Bottom Up Jump Page

This page is intended as a starting point for thinkers who enjoy starting from the discrete pieces and specific issues, and working up towards the whole.

The Lionsberg System attempts to zoom in and out from bottom up thinking to top down thinking to attempt to see the entire gestalt and interrelationships among all the elements, as well as the discrete pieces that must be fixed and executed upon.

This apparent dichotomy frequently can create a sense of discomfort or fear from bottom up thinkers, who feel Lionsberg is lost in concept, or top down thinkers, who think Lionsberg is lost in the weeds.

Perhaps the best way to think of it is that Lionsberg is like a pragmatic building project, in which we must simultaneously understand the Designer's Intent, as well as differentiate and fix the discrete elements and immediate pragmatic actions.

The meeting ground in between top and down and bottom up thinking is perhaps to begin with the notions of patterns, and the co-creation of a modular Kit of Parts / Prototype that can be "dropped in" or "instantiated" in a given community or domain.

The Prototypical "Kit of Parts" would need to address each one of the "Tiles" in the "Mosaic" of Problems and Needs that are common to any community.

1: Problems and Needs

We could imagine ourselves listening carefully to, wandering around, and exploring 100 different communities.

We could then imagine ourselves recognizing the patterns, problems, and needs that were common to the communities, and the gaps that were present.

We could then imagine ourselves separating those patterns / problems / needs / gaps out into General Issues that were common to All...

As well as Specific Issues that were truly unique to an individual instance.

Business and social studies have seemed to show that approximately 80% to 90% of the needs, issues, problems, and patterns are General or common to All, and that the remaining 10% or so would are truly unique and specific to a locality.

These common patterns / gaps / needs would forge a kind of Mosaic of discrete elements or "modules" that would need to be addressed in any individual / local community that was trying to solve its problems and develop towards its potential.

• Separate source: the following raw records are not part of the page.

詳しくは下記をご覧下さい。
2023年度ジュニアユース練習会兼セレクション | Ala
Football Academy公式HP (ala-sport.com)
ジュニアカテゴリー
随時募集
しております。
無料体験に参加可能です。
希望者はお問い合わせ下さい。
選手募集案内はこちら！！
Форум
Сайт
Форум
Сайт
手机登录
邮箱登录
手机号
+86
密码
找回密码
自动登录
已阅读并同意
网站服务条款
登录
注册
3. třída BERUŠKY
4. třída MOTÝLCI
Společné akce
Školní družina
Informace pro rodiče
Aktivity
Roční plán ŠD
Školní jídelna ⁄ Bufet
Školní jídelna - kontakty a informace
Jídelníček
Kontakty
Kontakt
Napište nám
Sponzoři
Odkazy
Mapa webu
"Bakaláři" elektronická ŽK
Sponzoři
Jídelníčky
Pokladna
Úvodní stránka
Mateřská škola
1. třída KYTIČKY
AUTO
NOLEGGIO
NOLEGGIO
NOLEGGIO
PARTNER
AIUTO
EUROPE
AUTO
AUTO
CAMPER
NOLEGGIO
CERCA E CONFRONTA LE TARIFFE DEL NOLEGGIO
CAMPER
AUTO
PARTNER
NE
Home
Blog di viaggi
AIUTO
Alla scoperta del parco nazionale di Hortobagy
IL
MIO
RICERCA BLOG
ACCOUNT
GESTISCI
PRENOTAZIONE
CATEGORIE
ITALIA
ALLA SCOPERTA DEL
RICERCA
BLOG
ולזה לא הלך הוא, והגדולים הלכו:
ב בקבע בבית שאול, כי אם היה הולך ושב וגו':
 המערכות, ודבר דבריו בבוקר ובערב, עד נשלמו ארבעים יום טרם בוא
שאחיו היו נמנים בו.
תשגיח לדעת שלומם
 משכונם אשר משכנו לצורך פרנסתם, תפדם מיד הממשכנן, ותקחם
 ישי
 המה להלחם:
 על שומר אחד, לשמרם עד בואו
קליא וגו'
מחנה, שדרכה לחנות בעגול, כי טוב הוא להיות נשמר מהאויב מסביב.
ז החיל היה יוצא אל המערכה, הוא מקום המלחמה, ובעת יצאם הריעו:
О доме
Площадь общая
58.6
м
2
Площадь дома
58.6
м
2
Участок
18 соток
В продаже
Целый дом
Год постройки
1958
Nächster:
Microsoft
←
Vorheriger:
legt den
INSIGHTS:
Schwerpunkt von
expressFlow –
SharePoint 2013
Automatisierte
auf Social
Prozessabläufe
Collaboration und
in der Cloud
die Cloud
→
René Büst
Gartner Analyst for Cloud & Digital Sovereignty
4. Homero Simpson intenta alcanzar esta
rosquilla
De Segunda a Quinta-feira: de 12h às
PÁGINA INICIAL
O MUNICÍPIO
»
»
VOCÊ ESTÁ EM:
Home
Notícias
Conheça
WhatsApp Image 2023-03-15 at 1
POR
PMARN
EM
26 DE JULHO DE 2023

The discrete / modular / tiles would need to fit together to forge a Mosaic or Whole.

For the General Issues, it would be wise to forge General Solutions that addressed the core pattern / gap, rather than treating each instance as a separate issue.

These General Solutions would become like a modular Kit of Parts, contained in a Prototype, that could be localized and instantiated in any domain. The Prototype is like a pattern that could be improved and repeated over an over again.

2: A Prototype / Kit of Parts

The Prototype / Kit of Parts could be constructed such that it could be "dropped in" to any local area, localized and customized.

Rather than being a one-size-fits-all solution, it could be constructed such that the modular components were Interoperable, and could be customize and implemented in a wise sequence as determined by the local community.

Each Module would form one tile of a Mosaic, that was a relatively complete solution to the problems and needs likely to be inherent in any community.

3: Learning and Improving

We could imagine that each time each module was deployed, the local community would make mistakes, discover problems, and learn.

And we could imagine that those mistakes and learnings could be the basis for folding those lessons learned back into each Module of the Prototype.

This would ensure that the 10th time a module was deployed, the community would benefit from the aggregated learnings of the first 9 attempts, and so on.

4: An Infrastructure to Deploy and Localize the Prototype

If we had a heart of Love and wanted to help solve these patterns in more than the 5 or 20 communities we might be able to reach individually over the next 5 to 10 years...

We would need to create Modular Prototype, constructed as a "Kit of Parts", that could be "dropped in" or "instantiated" in any local community.

Recognizing that we needed to repeat the pattern many times, we would want to construct shared infrastructure so that each of 1,000 instances was not starting from scratch to build the same solutions.

In other words, we would not want to continually "reinvent the wheel."